Math is full of laws: group laws in abstract algebra, the law of sines in trigonometry, and De Morgan’s law in set theory, to name a few. And occasionally, the law is full of math. That was the certainly the case in recent patent dispute at the London Court of Appeals, as covered by The Independent.

Here’s the TLDR: two drug companies were arguing over a patent. Company A has a patent for a solution containing between 1 and 25 percent of a certain compound. Now company B has manufactured a very similar solution, containing .95 percent of the compound in question. But everybody knows that .95<1 so company B is obviously in the clear, right?

Wrong. The judge eventually decided that any number larger than .5 is actually the same as 1, since we can round .5 up to 1, and apparently this judge has no love for non-integers.

My immediate reaction as a mathematician is that this could all have been avoided if Company A had just used interval and set builder notation. A quick recap in case it's been awhile since you've seen interval notation. There are two types of intervals, closed and open. The closed ones have square brackets, like [1,25], and the open ones have round brackets, like (1,25). The first contains all numbers between 1 and 25 *including* 1 and 25, and the second contains all numbers between 1 and 25 *excluding* 1 and 25.

The whole point of interval notation (in my mind) is that it takes away any and all possibility for ambiguity. If I say that my solution contains *m* percent of some compound, where m is in the interval [1,25], I truly mean that the smallest possible value for *m* is 1 and the largest value is 25. For example, the number 0.9999…9. (that’s just some long string of nines), which by any convention of rounding would round to 1, is still, itself, smaller than 1 and therefore not part of the interval [1,25]. Because of course, significant digits aside, you can round and truncate wherever you please. So to say that anything larger than .5 is really the same as 1 is a bit arbitrary, why not say anything larger than .49 or even .499, you get the idea.

So I guess the upshot is this: when making large business deals, use the most rigorous language possible to describe numbers, because you can’t count on some guy in a powdered wig to do it for you.

Correction: I initially said that .9999… repeating nines forever was less than 1, but as several apt commenters pointed out, if it really goes on forever forever, that’s just 1 — a true but unsettling controversial fact the internet loves to argue about! So let’s say it’s .999…9 for some really long but finite amount of nines, then we’re ok.

I thought 0.9999… = 1

https://en.wikipedia.org/wiki/0.999…

Actually, 0.99999… (nines forever) is equal to one, not less than one.

https://www.math.hmc.edu/funfacts/ffiles/10012.5.shtml

Yes! Indeed it is, I guess we want nines for a really really long time, but just short of forever.
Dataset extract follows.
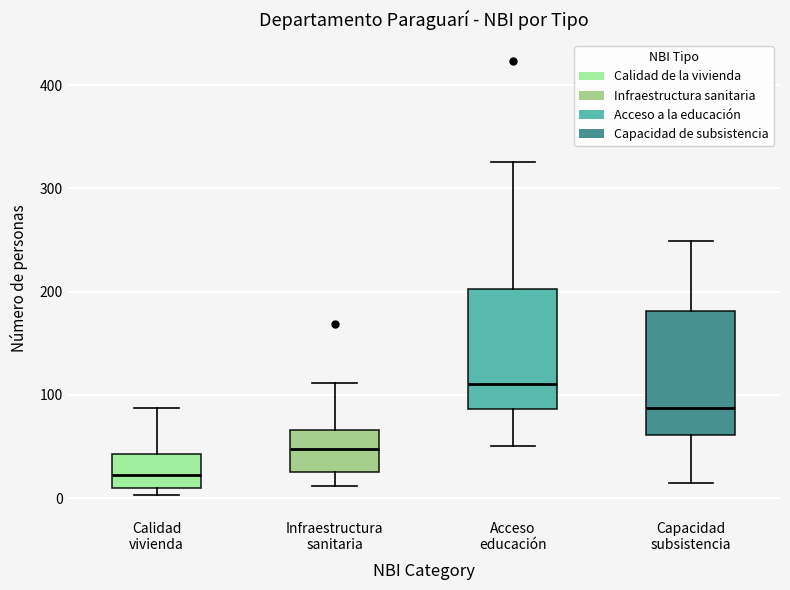

Reading left to right, read every box against the y-axis: the position of its median line, the range the box covers, and the ends of its whiskers. The values are not printed on the chart, so give them approximately, as read against the axis.

Calidad vivienda: median 20, box 10 to 40, whiskers 0 to 90
Infraestructura sanitaria: median 50, box 30 to 70, whiskers 10 to 110
Acceso educación: median 110, box 90 to 200, whiskers 50 to 330
Capacidad subsistencia: median 90, box 60 to 180, whiskers 20 to 250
That’s one of those weird things in math.

(I may be mistaken here, but:)

If we take the hyperreals of non-standard analysis, introduced by Abraham Robinson in the 1960s, then 0.999… is the “halo” of 1, and 1 the “shadow” of 0.999… ; This is a small, but important distinction, since it means (under the hyperreals) 0.999…< 1, but we are still afforded the rigor and power of standard analysis.
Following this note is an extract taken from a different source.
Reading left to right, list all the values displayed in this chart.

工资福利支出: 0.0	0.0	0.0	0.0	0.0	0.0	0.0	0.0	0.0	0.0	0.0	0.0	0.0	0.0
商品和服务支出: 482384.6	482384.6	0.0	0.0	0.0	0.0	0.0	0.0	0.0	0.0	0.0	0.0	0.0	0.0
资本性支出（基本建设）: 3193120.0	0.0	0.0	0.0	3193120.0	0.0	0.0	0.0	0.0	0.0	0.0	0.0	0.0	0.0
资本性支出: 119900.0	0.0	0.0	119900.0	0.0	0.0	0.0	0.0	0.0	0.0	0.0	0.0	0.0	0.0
This means the judge’s (or blog author's) intuition that 0.999… < 1 can be bolstered by some clever court attorney citing non-standard analysis. To be still yet more rigorous, we may need what number system we are concerned with, and whether or not the halo of the interval should be excluded if pertinent.

[KARIN USADI KATZ AND MIKHAIL G. KATZ, A STRICT NON-STANDARD INEQUALITY .999 . . . < 1] http://arxiv.org/pdf/0811.0164.pdf

Maybe the judge isn’t so dumb. Maybe the production process might have an average of 0.95% in solution but a standard deviation that implies a significant proportion of production will exceed 1%.

Unfortunately I doubt that interval notation would have helped in this situation by itself. The root of the problem as you have presented it is ignorance on the part of the judge wrt approximation. Interval notation, while precise, would probably not be sufficient to keep this judge from making the same mistake. Company A also would have needed to add information about the accuracy of determining the percentage of substances in a solution as well as the clinical or projected efficacy of solutions at various levels including levels below the minimum 1%.

As an attorney, I can tell you that judges often interpret language differently than the authors intended. Sometimes they come up with a meaning different than anyone who previously read it.

As one of those ‘students’ who has objected

to the equality, and as one who has considered the question for decades, I have found something with sits well in my mind: .9999…. is _asymptotic_ to 1.

The asymptote in this case would be a Cauchy convergent sequence in this complete metric space of real numbers. By definition all such sequences converge to something in R. Since the metric space is dense (ie sequences converge to a real number) this number is unique and the same value =1. In non standard reals the same sequence could converge to some value infinitesimally away from 1 (since non standard reals include infinitesimals but we cannot say that for standard reals which do not include infinitesimals).

Infinite nines is by definition as 0.999… which in the reals actually means the concept of limits/convergence and not literally infinite nines since standard reals do no include infinity as a value for n nines (only limit of finite n nines).